Segment Start: RECORD EXTRACTS

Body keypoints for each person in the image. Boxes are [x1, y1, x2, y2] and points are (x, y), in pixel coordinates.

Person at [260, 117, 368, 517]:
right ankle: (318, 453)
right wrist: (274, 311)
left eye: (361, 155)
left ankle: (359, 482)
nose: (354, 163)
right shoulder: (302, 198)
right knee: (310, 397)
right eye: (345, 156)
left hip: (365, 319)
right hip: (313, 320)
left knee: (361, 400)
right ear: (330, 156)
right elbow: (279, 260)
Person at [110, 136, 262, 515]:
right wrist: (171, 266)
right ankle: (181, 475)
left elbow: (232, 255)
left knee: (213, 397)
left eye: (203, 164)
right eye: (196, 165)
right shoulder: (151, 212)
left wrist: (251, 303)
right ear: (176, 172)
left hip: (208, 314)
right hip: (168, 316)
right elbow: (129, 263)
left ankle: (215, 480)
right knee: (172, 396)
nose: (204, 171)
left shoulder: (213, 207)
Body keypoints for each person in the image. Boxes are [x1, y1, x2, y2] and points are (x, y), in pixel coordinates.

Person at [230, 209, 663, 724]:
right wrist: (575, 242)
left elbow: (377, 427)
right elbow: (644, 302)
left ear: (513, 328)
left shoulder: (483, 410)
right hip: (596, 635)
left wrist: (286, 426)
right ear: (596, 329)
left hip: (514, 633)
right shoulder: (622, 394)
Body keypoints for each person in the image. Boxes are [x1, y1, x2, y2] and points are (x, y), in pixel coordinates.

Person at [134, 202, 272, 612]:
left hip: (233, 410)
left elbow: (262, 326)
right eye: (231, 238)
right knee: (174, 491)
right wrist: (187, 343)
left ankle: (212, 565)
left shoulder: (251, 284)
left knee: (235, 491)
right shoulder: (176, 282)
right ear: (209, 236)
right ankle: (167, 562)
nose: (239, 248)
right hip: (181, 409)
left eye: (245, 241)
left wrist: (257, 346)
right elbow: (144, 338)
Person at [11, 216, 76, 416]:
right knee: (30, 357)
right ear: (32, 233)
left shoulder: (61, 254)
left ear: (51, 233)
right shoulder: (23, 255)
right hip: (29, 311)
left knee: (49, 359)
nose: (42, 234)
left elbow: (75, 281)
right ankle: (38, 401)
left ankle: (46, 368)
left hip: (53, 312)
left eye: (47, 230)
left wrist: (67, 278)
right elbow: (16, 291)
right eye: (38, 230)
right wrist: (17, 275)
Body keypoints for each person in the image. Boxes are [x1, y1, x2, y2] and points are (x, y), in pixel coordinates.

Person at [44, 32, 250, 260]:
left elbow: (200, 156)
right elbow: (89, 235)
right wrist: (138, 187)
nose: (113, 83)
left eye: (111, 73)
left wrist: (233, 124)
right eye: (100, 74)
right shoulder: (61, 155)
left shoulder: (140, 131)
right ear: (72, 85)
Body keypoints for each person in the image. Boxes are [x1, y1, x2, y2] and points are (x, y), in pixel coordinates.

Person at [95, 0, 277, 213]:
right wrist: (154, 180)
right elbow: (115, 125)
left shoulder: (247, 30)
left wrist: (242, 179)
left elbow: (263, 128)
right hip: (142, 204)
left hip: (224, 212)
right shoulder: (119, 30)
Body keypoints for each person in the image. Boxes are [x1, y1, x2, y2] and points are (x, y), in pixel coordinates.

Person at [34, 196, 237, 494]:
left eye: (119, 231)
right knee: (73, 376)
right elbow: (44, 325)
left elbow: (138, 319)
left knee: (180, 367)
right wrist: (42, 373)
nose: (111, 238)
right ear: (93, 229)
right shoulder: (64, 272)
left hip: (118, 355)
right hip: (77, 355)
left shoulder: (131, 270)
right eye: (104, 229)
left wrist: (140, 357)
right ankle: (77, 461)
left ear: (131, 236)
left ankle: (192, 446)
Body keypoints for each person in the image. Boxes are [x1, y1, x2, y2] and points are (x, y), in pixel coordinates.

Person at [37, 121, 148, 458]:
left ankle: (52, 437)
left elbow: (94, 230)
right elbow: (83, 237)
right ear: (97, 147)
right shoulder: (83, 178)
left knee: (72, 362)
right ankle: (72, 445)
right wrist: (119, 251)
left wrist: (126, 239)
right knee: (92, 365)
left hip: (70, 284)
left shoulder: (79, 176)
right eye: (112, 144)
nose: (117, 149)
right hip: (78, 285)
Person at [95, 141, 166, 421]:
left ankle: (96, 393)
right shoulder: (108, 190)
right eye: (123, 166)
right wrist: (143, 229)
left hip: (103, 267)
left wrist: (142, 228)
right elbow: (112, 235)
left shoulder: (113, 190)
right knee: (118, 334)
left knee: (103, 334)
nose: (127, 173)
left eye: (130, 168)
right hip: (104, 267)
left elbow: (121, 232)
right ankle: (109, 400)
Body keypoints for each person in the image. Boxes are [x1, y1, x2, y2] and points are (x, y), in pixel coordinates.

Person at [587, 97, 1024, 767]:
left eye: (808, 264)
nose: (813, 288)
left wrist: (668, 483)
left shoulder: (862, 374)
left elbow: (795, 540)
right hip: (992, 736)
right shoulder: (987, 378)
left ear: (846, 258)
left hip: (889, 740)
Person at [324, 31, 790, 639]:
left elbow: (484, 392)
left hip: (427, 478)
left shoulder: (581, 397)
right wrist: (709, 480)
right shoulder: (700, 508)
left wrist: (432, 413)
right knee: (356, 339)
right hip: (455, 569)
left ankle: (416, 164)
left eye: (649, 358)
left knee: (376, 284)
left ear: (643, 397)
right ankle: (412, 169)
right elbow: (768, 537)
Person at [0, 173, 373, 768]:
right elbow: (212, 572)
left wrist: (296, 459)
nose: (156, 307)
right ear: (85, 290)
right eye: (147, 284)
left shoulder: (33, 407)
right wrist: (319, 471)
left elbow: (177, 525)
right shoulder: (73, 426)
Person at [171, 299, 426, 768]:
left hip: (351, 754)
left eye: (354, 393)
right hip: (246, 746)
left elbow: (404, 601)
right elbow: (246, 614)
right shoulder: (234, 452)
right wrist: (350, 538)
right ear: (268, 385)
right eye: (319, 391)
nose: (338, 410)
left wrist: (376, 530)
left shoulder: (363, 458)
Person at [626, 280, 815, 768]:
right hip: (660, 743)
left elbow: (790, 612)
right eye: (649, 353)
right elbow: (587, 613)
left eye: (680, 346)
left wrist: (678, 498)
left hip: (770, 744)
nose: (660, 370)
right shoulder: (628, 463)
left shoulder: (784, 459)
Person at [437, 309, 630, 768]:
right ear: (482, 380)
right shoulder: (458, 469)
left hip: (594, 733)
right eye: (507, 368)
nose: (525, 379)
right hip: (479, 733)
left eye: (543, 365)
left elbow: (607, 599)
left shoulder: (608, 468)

Segment End: RECORD EXTRACTS

#### [TASK OBJECTIVE]
Using the records above, copy word for word the line with "left elbow: (262, 326)", the line with "right hip: (181, 409)", and every line between them.

#### [REPLY TO THE TASK]
left elbow: (262, 326)
right eye: (231, 238)
right knee: (174, 491)
right wrist: (187, 343)
left ankle: (212, 565)
left shoulder: (251, 284)
left knee: (235, 491)
right shoulder: (176, 282)
right ear: (209, 236)
right ankle: (167, 562)
nose: (239, 248)
right hip: (181, 409)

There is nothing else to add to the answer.